• Trabalho pedido
a - No texto sobre a arte, quais artistas trabalharam em questões que mudariam o eixo da arte na virada do século XIX para o século XX?
b - Reproduza sem alterações a parte do texto sobre a arte que começa em "O resultado dessa" e termina em "suas famosas vanguardas.".

• Trecho fornecido
+++++
Friday 28 August 2009

“A arte morreu ?!”



Podemos entender a arte como uma das manifestações humanas onde os acontecimentos se situam em fronteiras imprecisas. O espaço e o teor desses acontecimentos abrangem aspectos psíquicos, físicos, sociais, intelectuais, e todas as questões pertinentes ao homem.

Durante toda a história da arte, os artistas percorreram diferentes caminhos na tentativa de expressar essa condição humana, suas dores, anseios, alegrias, sua maneira de estar no mundo enfim. E também, as conseqüências de sua presença no meio em que vivemos.

Alguns períodos dessa história tiveram uma força maior, e conseqüentemente maior influência nas grandes questões levantadas pela arte e pelos artistas.
Sem dúvida o Modernismo foi um deles. Num crescente movimento, instaurou mudanças de real e forte impacto na manifestação da arte e da expressão das diferentes linguagens da arte. Especialmente na virada do século XIX para o século XX, Cézanne e Van Gogh trabalharam em importantes e diferentes questões que iriam mudar o eixo da arte posteriormente

O resultado dessa busca foram todos os demais acontecimentos e movimentos posteriores. Como os tumultuados e prósperos anos 20, e mais tarde os anos 60, com suas famosas vanguardas.
+++++
• Seção de registros
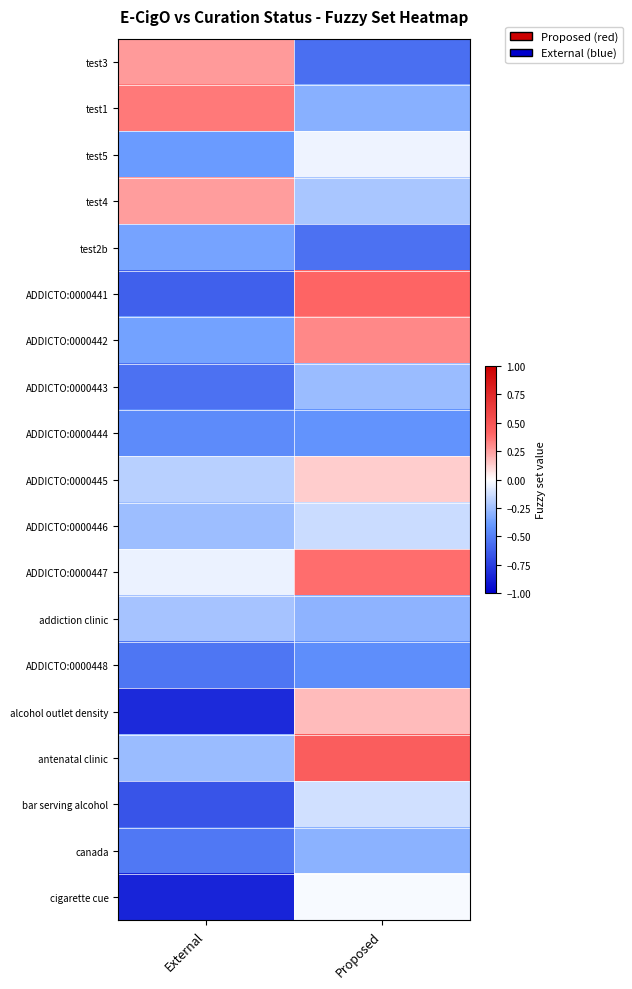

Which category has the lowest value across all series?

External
+++++
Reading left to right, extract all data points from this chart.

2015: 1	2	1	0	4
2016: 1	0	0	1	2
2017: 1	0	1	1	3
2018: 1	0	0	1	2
+++++
• Lista de soluções
a - Cézanne e Van Gogh.

b -
O resultado dessa busca foram todos os demais acontecimentos e movimentos posteriores. Como os tumultuados e prósperos anos 20, e mais tarde os anos 60, com suas famosas vanguardas.